Selain faktor kesalahan penulis, pengaruh buruk dari sebuah kitab, buku, atau jenis tulisan yang lain bisa juga karena kesalahpahaman pembacanya, kondisinya yang tidak kondusif, atau faktor-faktor yang lain. Dari sekian banyak faktor itu, yang paling berpengaruh tentunya adalah faktor penulisnya.


Beberapa penyimpangan akidah yang meresap ke dalam hati umat Islam pada Abad Pertengahan, ditengarai merupakan pengaruh dari penulis-penulis Yunani yang hidup ribuan tahun sebelumnya. Syekh Abdul Halim Mahmud, ulama ternama dari al-Azhar, menengarai bahwa dampak buruk dari maraknya buku-buku Yunani sangatlah besar.


Adalah Yahya bin Khalid al-Barmaki, tokoh politik tangan kanan Dinasti Abbasiyah di masa-masa awal, yang mengimpor buku-buku filsafat metafisika Yunani dari negeri Romawi. Juga al-Ma'mun, Khalifah Abbasiyah yang beraliran Muktazilah, banyak mengimpor buku-buku filsafat metafisika Yunani dari Siprus, pulau bekas jajahan Romawi di Laut Tengah. Buku-buku itu banyak mempengaruhi pola pemikiran ketuhanan para filosof Muslim yang oleh Imam al-Ghazali dalam karyanya Tahâfutul-Falâsifah ditegaskan sebagai pemikiran kafir.


Jauh sebelum Imam al-Ghazali, Imam asy-Syafi'i sudah menegaskan bahwa buku-buku Yunani berdampak meresapkan berbagai penyimpangan akidah di tubuh umat Islam. "Orang-orang Islam menjadi bodoh dan bersilang pendapat karena mereka meninggalkan lidah Arab dan cenderung memakai lidah Aristoteles," tegas Imam asy-Syafi'i sebagaimana dikutip Syekh Abdul Halim Mahmud dalam karyanya, al-Islâm wal-'Aql.
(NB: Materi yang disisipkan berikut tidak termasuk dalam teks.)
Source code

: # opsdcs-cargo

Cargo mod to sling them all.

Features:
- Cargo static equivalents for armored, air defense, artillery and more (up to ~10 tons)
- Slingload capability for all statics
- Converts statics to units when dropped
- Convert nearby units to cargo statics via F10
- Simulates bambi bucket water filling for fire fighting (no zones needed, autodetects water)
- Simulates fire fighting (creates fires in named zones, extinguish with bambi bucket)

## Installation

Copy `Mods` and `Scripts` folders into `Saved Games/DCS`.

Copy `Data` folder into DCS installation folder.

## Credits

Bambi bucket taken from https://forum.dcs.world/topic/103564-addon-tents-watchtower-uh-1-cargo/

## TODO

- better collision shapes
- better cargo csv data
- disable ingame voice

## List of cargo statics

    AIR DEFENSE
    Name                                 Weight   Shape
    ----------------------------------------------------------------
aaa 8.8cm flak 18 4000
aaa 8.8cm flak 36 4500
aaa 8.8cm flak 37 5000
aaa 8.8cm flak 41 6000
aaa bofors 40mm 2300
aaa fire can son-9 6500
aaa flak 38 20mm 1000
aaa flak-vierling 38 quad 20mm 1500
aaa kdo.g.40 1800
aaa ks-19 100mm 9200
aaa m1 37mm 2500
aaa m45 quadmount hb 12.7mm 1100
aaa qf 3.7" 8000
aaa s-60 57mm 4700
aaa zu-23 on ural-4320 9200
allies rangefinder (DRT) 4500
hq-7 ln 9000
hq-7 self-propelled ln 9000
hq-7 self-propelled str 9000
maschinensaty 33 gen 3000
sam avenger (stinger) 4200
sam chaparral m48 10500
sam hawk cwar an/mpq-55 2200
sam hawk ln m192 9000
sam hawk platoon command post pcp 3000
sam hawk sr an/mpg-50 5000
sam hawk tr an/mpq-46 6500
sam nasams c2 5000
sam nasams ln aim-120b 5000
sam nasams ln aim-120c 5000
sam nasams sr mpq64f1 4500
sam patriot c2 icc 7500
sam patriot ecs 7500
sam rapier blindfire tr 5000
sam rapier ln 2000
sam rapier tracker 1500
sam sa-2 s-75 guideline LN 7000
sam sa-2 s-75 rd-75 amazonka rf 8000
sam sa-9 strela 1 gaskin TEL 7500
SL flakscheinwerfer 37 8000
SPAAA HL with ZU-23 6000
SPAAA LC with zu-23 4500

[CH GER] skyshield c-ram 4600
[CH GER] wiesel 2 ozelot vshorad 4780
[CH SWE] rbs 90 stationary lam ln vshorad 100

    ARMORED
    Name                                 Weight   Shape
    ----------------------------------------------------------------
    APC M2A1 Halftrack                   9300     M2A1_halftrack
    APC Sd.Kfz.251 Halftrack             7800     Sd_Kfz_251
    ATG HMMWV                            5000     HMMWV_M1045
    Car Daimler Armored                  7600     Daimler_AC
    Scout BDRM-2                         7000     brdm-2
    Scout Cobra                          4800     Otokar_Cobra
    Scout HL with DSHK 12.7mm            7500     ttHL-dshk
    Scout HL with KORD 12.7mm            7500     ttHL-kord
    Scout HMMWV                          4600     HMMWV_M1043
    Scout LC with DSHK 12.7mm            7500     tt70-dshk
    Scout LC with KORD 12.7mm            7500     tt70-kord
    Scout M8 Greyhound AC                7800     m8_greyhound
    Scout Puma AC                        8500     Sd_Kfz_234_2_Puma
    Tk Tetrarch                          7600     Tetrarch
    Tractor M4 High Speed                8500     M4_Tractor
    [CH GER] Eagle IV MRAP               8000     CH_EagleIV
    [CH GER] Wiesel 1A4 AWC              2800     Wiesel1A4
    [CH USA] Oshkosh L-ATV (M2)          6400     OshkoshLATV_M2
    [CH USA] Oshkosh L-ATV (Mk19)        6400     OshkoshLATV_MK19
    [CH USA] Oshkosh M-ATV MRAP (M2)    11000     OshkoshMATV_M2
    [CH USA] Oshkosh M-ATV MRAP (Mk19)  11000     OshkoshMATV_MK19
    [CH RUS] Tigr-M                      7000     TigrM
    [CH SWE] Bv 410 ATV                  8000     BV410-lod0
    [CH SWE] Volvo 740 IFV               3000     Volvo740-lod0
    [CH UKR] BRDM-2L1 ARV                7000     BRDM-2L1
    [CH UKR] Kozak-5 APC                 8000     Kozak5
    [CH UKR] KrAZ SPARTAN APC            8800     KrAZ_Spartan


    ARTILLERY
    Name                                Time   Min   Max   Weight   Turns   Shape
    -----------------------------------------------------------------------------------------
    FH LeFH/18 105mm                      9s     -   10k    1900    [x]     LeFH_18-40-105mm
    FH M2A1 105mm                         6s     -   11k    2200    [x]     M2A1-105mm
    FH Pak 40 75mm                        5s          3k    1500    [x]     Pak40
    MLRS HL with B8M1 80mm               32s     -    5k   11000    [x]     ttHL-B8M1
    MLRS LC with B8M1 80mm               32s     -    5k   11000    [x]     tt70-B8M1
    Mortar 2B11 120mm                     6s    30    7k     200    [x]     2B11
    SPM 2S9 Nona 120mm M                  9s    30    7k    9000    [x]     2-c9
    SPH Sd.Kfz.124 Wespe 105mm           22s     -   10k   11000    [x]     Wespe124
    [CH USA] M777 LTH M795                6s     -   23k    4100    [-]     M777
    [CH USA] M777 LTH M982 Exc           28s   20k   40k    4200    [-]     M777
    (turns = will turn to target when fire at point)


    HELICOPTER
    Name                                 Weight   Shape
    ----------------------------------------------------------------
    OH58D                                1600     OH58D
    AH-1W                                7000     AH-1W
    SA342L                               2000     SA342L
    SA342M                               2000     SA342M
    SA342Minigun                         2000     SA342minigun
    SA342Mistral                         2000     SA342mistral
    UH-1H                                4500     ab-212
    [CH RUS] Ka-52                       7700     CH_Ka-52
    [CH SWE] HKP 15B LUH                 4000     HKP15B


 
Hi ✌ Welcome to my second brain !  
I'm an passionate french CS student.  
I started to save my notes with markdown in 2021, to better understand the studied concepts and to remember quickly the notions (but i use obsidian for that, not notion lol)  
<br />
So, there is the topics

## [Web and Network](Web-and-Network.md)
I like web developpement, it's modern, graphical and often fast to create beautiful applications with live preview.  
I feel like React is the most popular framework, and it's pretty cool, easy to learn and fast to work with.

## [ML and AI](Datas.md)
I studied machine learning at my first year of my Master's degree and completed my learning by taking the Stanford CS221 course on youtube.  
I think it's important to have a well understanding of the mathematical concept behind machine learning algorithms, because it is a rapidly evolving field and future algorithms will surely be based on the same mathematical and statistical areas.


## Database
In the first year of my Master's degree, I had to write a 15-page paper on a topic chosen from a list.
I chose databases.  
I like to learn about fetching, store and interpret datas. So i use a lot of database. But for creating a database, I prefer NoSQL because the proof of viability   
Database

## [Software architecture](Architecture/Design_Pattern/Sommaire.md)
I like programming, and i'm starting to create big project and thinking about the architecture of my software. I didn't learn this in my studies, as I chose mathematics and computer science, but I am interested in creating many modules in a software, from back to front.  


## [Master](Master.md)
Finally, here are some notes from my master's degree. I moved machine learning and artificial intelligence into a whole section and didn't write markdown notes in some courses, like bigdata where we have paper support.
Melihat besarnya pengaruh buku terhadap keyakinan, pemikiran, dan gaya hidup seseorang, maka sangatlah maklum bila ulama, pada umumnya, melarang membaca buku-buku yang isinya tidak sesuai dengan ajaran-ajaran Islam Ahlusunah wal Jamaah, seperti karya-karya Muktazilah, Syiah, dan para filosof metafisika. Larangan itu diarahkan, terutama, pada para pemula, karena mereka merupakan pembaca yang sangat mudah terpengaruh oleh apa yang dibacanya. Bacaan yang salah sangat berpotensi meresapkan keraguan terhadap keyakinan, pemikiran, dan gaya hidup seseorang bila ia belum memiliki fondasi mapan.


Faktor pengetahuan pembaca memang cukup menentukan bagi lahirnya pengaruh baik atau buruk dari sebuah bacaan. Maka, tidak heran jika kemudian muncul sebuah pernyataan, "Orang yang membaca tanpa melalui guru, maka gurunya adalah setan."


Pernyataan ini tentu saja bukan sebuah kaidah yang bisa diterapkan secara menyeluruh, tapi hanya merupakan vonis terhadap kasus-kasus tertentu. Inti dari pernyataan ini adalah untuk memberikan langgam bahwa dalam mencari kebenaran, seseorang butuh pembimbing. Tidak bisa otodidak mutlak, karena sangat mungkin dia salah paham dalam membaca dan memahami masalah-masalah tertentu.


Walhasil, sebagai sebuah pengetahuan atau informasi murni, kitab, buku atau tulisan apapun, sangatlah penting untuk dibaca. Tak ada informasi yang tidak penting. Namun, jika di balik informasi itu terdapat hal lain yang mengganggu, maka informasi itu menjadi penting untuk disumbat atau disesuaikan dengan kondisi pembacanya. Tentunya, bukan untuk menyumbat wawasannya, tapi menyumbat pengaruh buruknya.